EXERCISE A — Convert the text lines read from the records below into a JSON list of strings, one string per line, skipping blank lines. Leave the pictures out of your output.

EXCERPT PROVIDED —
=== Section Start ===

A subsequent 2014 study by UCLA researchers utilized the data
from the 2008 survey, but focused specifically on Los Angeles
County. This study focused on survey results of 1,815 workers
in Los Angeles County, and found results similar to the national
survey: nearly 30 percent of the workers sampled were paid less
than the minimum wage in the prior work week, and 63 percent of
these workers were underpaid by more than $1 per hour. Based on
a full-year work schedule, Los Angeles County survey respondents
lost an average of $2,070 annually out of total earnings of
$16,536. The study estimated that workers in low-wage industries
in Los Angeles County lose more than $26 million per week as a
result of employment and labor law violations.

=== Section End ===

DATA RECORDS —
=== Section Start ===

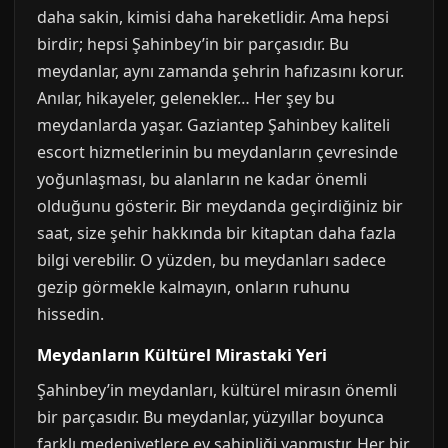
daha sakin, kimisi daha hareketlidir. Ama hepsi
birdir; hepsi Şahinbey’in bir parçasıdır. Bu
meydanlar, aynı zamanda şehrin hafızasını korur.
Anılar, hikayeler, gelenekler… Her şey bu
meydanlarda yaşar. Gaziantep Şahinbey kaliteli
escort hizmetlerinin bu meydanların çevresinde
yoğunlaşması, bu alanların ne kadar önemli
olduğunu gösterir. Bir meydanda geçirdiğiniz bir
saat, size şehir hakkında bir kitaptan daha fazla
bilgi verebilir. O yüzden, bu meydanları sadece
gezip görmekle kalmayın, onların ruhunu
hissedin.
Meydanların Kültürel Mirastaki Yeri
Şahinbey’in meydanları, kültürel mirasın önemli
bir parçasıdır. Bu meydanlar, yüzyıllar boyunca
farklı medeniyetlere ev sahipliği yapmıştır. Her bir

=== Section End ===

EXERCISE B —
Using the excerpt on the Los Angeles County wage study, answer each question briefly:
(i) How many workers' survey results did the study examine?
(ii) What average annual amount did respondents lose on a full-year schedule?
(iii) How much do workers in low-wage industries in the county lose per week, by the study's estimate?

WRITTEN RESPONSE A —
[
  "daha sakin, kimisi daha hareketlidir. Ama hepsi",
  "birdir; hepsi Şahinbey’in bir parçasıdır. Bu",
  "meydanlar, aynı zamanda şehrin hafızasını korur.",
  "Anılar, hikayeler, gelenekler… Her şey bu",
  "meydanlarda yaşar. Gaziantep Şahinbey kaliteli",
  "escort hizmetlerinin bu meydanların çevresinde",
  "yoğunlaşması, bu alanların ne kadar önemli",
  "olduğunu gösterir. Bir meydanda geçirdiğiniz bir",
  "saat, size şehir hakkında bir kitaptan daha fazla",
  "bilgi verebilir. O yüzden, bu meydanları sadece",
  "gezip görmekle kalmayın, onların ruhunu",
  "hissedin.",
  "Meydanların Kültürel Mirastaki Yeri",
  "Şahinbey’in meydanları, kültürel mirasın önemli",
  "bir parçasıdır. Bu meydanlar, yüzyıllar boyunca",
  "farklı medeniyetlere ev sahipliği yapmıştır. Her bir"
]

WRITTEN RESPONSE B —
(i) 1,815 workers
(ii) $2,070, out of total earnings of $16,536
(iii) More than $26 million